[Problems and tasks]:
• a. In the hunting report, answer these questions:
(i) How many roosters did hunters shoot last year?
(ii) Which county led for nonresident hunters, and at what percentage?
(iii) How are annual pheasant season statistics determined?
• b. Could you pick up the hunting report after its final sentence and continue it?

Last year, more than 76,000 hunters (down 11 percent) shot 447,000 roosters (down 27 percent). In 2012, nearly 86,000 hunters took 616,000 roosters.

Birds bagged per hunter decreased from 7.2 to 5.8, and each hunter spent an average of 4.8 days afield.

Counties with the highest percentage of pheasants taken by resident hunters in 2013 were Hettinger, 9.6; Burleigh, 7.9; McLean, 7.9; Morton, 6.8; and Stark, 5.5.

Top counties for nonresident hunters were Hettinger, 24.8 percent; Bowman, 12.2; Divide, 5.7; Emmons, 4.8; and Adams, 4.

Annual pheasant season statistics are determined by a mail survey of resident and nonresident hunters.

Pheasant crowing counts were up this spring in North Dakota, but results from summer brood count surveys will paint a better picture of what hunters can expect this fall. Game and Fish will release its brood count findings in the next few weeks.

— Herald staff report

DNR: Minnesota bird hunters decline

Fewer game bird hunters took to Minnesota’s fields and forests last fall, the Minnesota Department of Natural Resources reported in its annual small game survey.

[Raw data]:
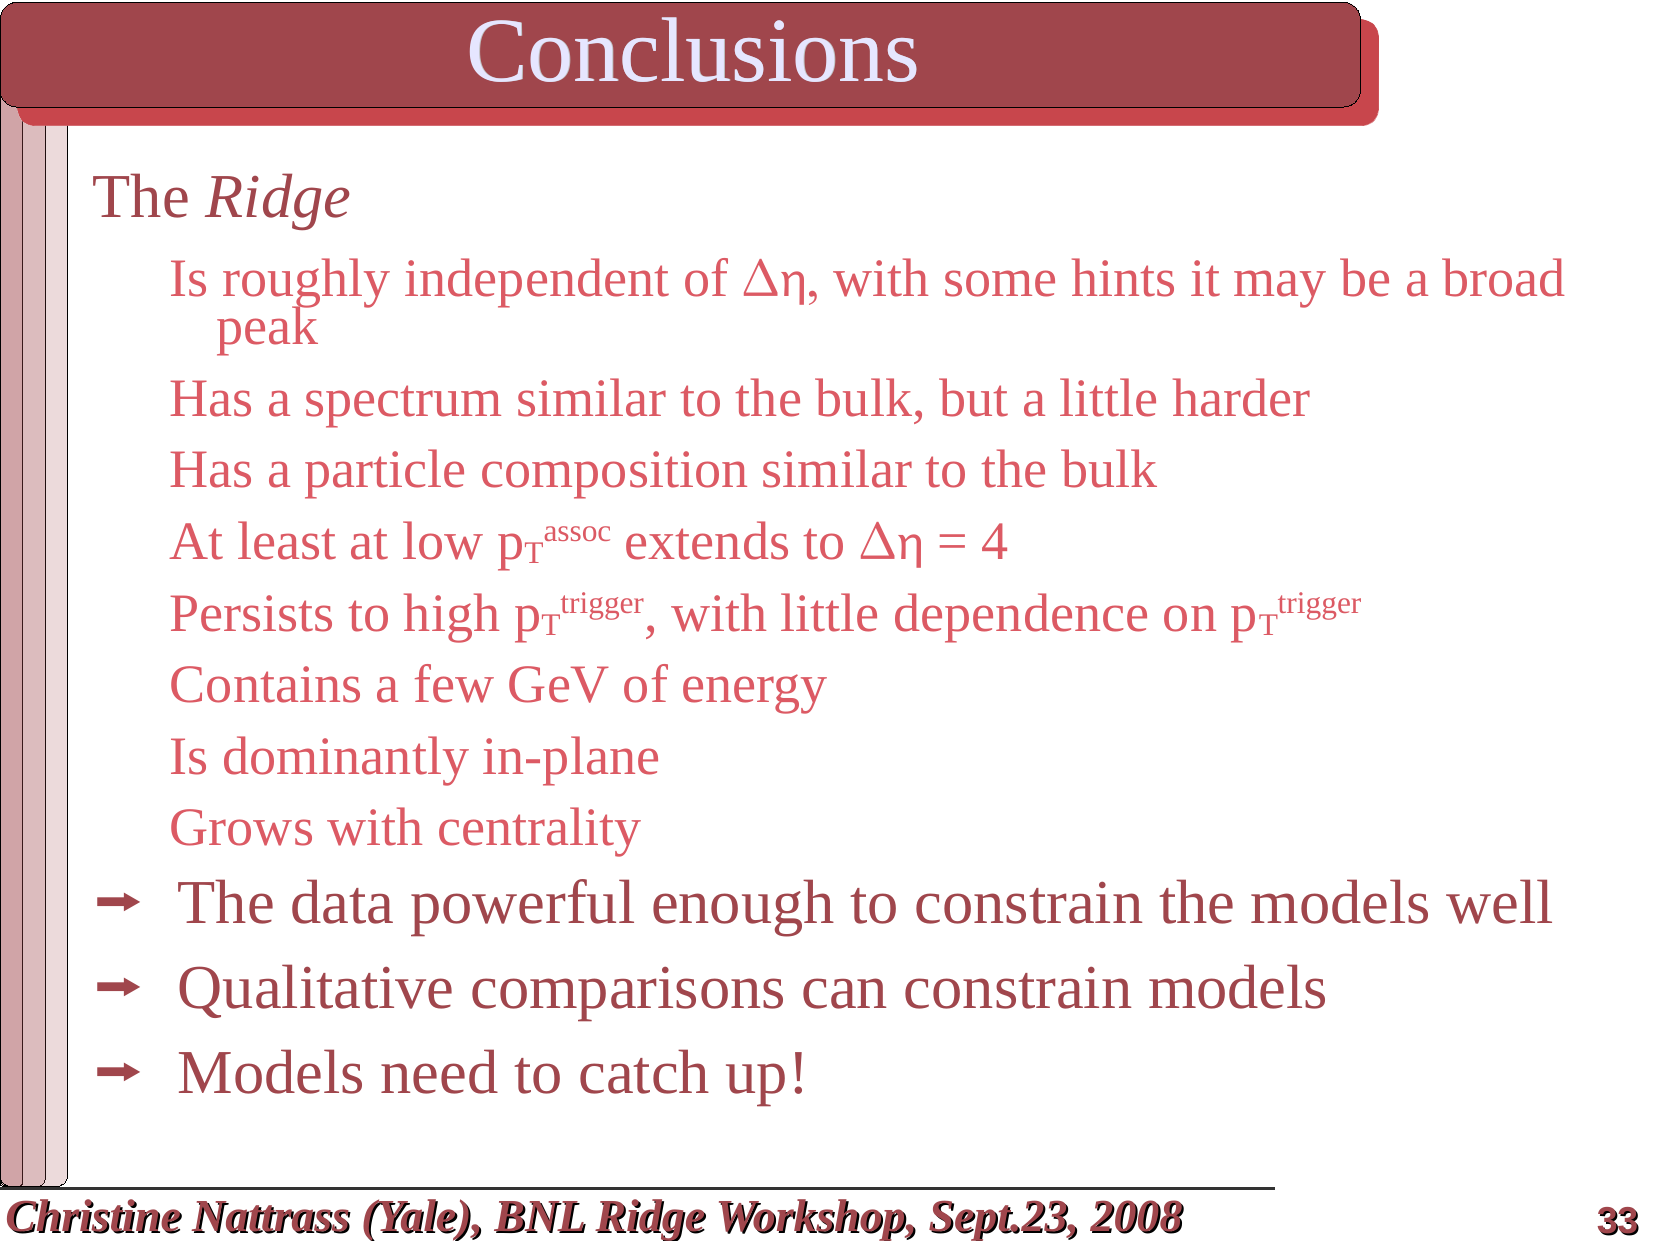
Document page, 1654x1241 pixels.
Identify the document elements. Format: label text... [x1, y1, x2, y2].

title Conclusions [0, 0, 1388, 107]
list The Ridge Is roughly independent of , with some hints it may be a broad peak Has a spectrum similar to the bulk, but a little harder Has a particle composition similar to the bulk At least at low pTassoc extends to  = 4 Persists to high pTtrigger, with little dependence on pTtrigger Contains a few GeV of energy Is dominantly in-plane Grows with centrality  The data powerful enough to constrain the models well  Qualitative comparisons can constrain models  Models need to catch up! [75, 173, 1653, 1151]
--
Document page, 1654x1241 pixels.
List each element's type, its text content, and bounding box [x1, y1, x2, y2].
...
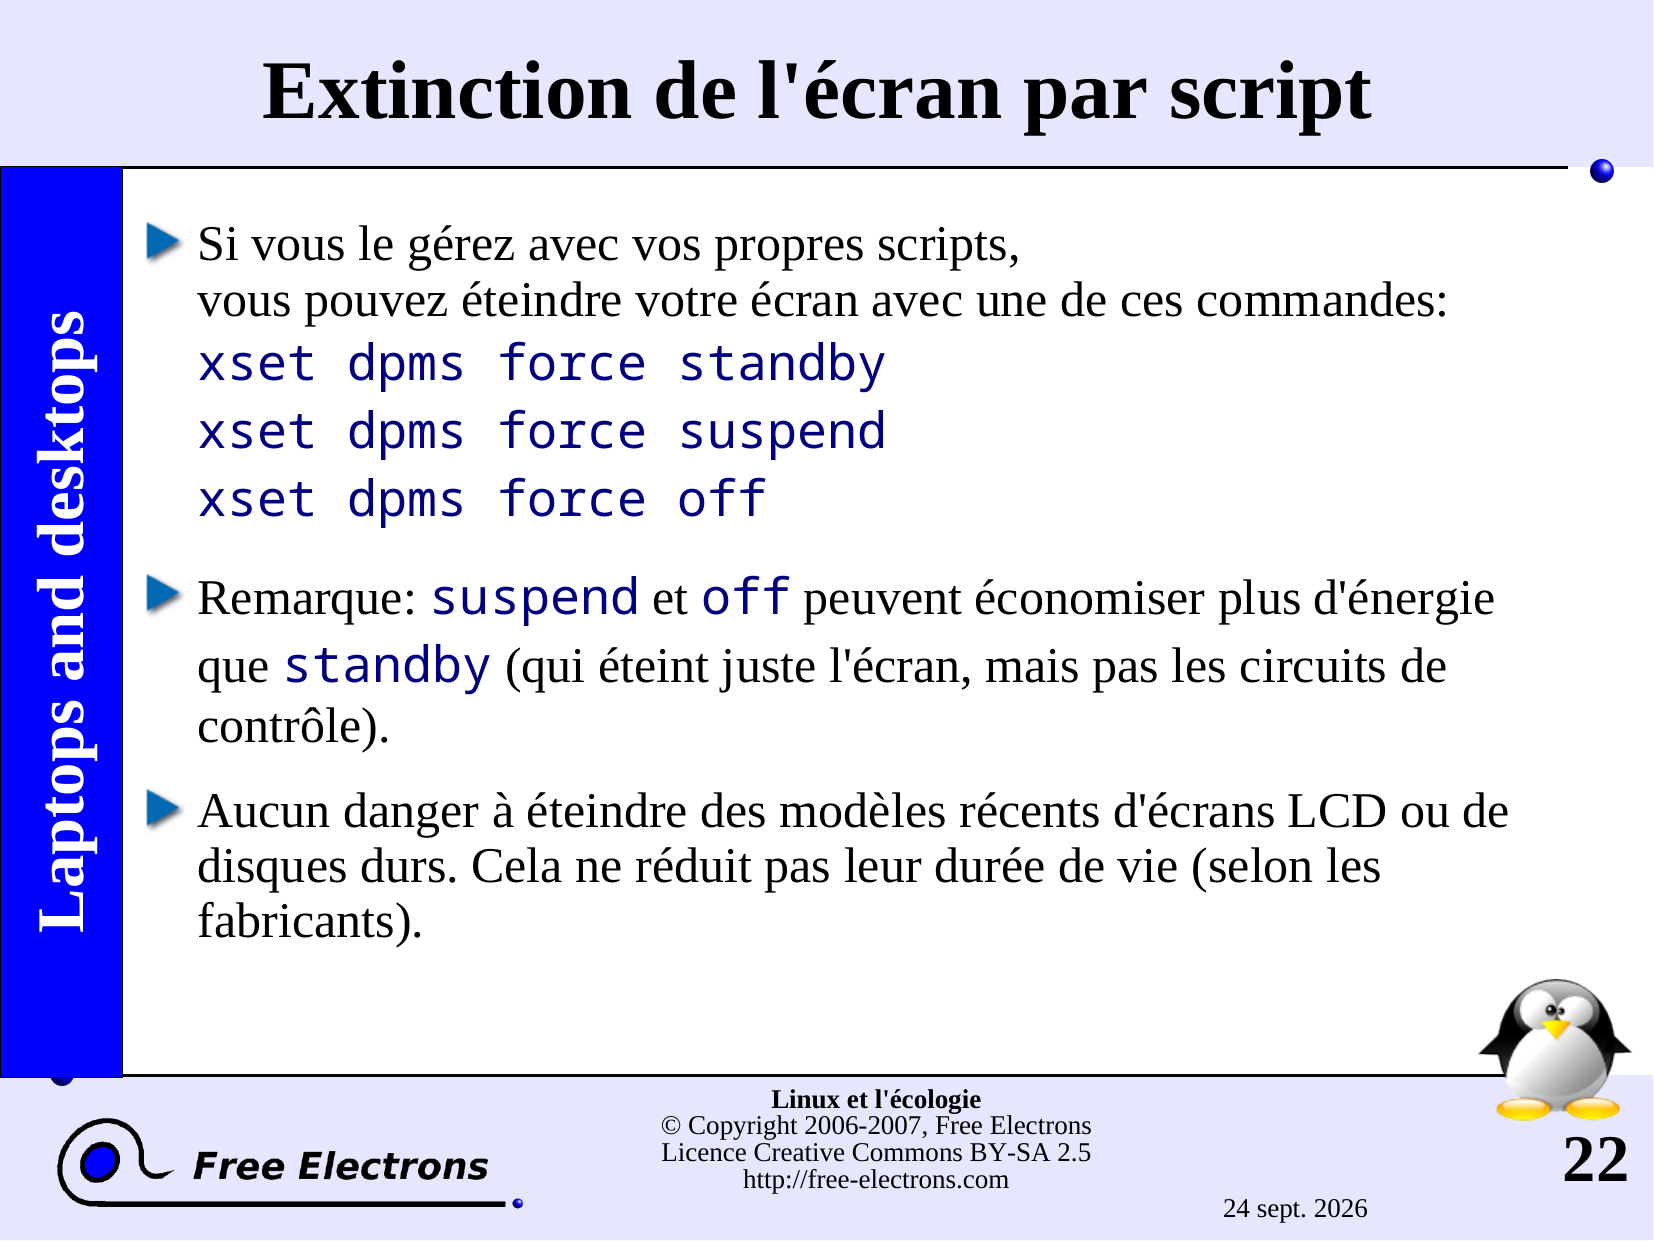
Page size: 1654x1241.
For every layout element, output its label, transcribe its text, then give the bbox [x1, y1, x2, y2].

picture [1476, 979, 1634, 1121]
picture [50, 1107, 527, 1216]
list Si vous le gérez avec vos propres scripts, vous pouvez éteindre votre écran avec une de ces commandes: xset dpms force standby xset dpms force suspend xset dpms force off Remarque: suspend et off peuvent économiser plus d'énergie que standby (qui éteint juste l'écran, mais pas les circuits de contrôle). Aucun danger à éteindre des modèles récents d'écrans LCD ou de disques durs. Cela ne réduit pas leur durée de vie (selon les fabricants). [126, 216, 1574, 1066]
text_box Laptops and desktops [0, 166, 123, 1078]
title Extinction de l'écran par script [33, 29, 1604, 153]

[Results]:
• a.
(i) 447,000 roosters.
(ii) Hettinger, at 24.8 percent.
(iii) By a mail survey of resident and nonresident hunters.

• b.
In 2013, 62,100 pheasant hunters went afield in Minnesota, a decrease of 19 percent from 2012. An estimated 77,900 people hunted ducks, the DNR said, a 5 percent drop from 2012. Ruffed grouse hunter numbers were estimated at 81,100, a decrease of 11 percent from 2012.

Statewide estimates show small game hunters shot about 169,100 pheasants, 782,800 ducks and 288,400 ruffed grouse last year, with margins of error between 5 percent and 6 percent.

Despite fewer hunters, individual hunter success rates were comparable to 2012. Pheasant hunters shot an average of 2.7 pheasants in 2013 compared to 3.3 pheasants in 2012. Duck hunters shot an average of 10.2 ducks in 2013 compared to 9.1 in 2012. Ruffed grouse hunters bagged an average of 3.6 grouse in 2013 compared to 3.7 in 2012.

The DNR annually surveys small game hunters to make estimates of both hunter numbers and harvest trends. For the 2013 season, 7,000 small game license buyers were surveyed, and 3,589 surveys were returned and usable.

The complete report is online at mndnr.gov/publications/wildlife.

— Minnesota DNR

S.D. reports jump in pheasant counts

Pheasant brood counts in South Dakota increased 76 percent this year after a significant drop last year, the South Dakota Game, Fish and Parks Department reported Tuesday. This year’s survey tallied 2.68 pheasants per mile, up from 1.52 last year.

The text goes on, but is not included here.